District Court of Appeal of Florida, Second District.
Eula Tuttle Mason, St. Petersburg, for appellant.
Ira M. Seidler, St. Petersburg, for appellees.
LEHAN, Judge.
This is an appeal from a final judgment removing a cloud from title to real estate. The cloud was alleged to consist of an agreement between appellees and appellant's assignor which was recorded by appellant. It was characterized by appellant as an option and by appellees as a first right of refusal. The agreement in pertinent part reads:
For and in consideration of $10.00 and other good and valuable considerations, receipt of which is hereby acknowledged, I, HEREBY Grant unto MAITLAND F. KNAPP, Trustee, first right of refusal for purchase of Cobb Building [legal description omitted] for the total consideration of $675,000.00, paying $175,000.00 down and balance in the form of wrap around purchase money mortgage at current interest rates prevailing at time of closing on a twenty-five (25) year amortization schedule.

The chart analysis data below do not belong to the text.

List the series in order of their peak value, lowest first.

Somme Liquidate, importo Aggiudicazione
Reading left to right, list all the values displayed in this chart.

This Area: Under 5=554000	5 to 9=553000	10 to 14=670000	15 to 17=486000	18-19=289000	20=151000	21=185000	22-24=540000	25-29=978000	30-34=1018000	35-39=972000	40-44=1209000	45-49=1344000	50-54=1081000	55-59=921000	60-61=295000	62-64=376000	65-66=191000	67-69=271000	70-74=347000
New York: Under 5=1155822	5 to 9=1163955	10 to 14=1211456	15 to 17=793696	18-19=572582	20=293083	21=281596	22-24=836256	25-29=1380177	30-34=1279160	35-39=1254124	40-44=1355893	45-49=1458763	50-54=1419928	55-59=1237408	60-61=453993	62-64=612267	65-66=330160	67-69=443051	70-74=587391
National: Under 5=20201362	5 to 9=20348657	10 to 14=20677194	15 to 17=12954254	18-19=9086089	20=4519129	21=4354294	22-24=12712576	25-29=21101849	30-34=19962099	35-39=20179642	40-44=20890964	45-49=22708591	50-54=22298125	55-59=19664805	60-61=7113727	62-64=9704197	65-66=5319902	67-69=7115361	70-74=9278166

Whether the agreement is technically labeled an option or a right of first refusal, it was of indefinite duration and contained a fixed price. Such an agreement constitutes an unreasonable restraint on alienation. Iglehart v. Phillips, 383 So. 2d 610 (Fla. 1980). The trial court properly found the agreement to be invalid and unenforceable.
Appellant also appeals from the trial court's judgment awarding to appellees their attorney's fees. The second count of appellees' complaint asked for damages *183 resulting from appellant's slander of appellees' title. Under these circumstances, appellees' attorney's fees are treated as a pecuniary loss properly recoverable by the party removing an impediment from title by court action. Lehman v. Goldin, 160 Fla. 710, 36 So. 2d 259 (Fla. 1948); Glusman v. Lieberman, 285 So. 2d 29 (Fla. 4th DCA 1973); Susman v. Schuyler, 328 So. 2d 30 (Fla. 3d DCA 1976). Proof of malice is unnecessary to support a slander of title action if the act constituting disparagement is unprivileged. Maass v. Christensen, 414 So. 2d 255 (Fla. 4th DCA 1982); Gates v. Utsey, 177 So. 2d 486 (Fla. 1st DCA 1965). Privilege is an affirmative defense. Maass, 414 So.2d at 258. Privilege was not raised in this case, nor do we conclude that it was applicable under the facts as presented to us.
Accordingly, the judgment is affirmed.
HOBSON, A.C.J., and RYDER, J., concur.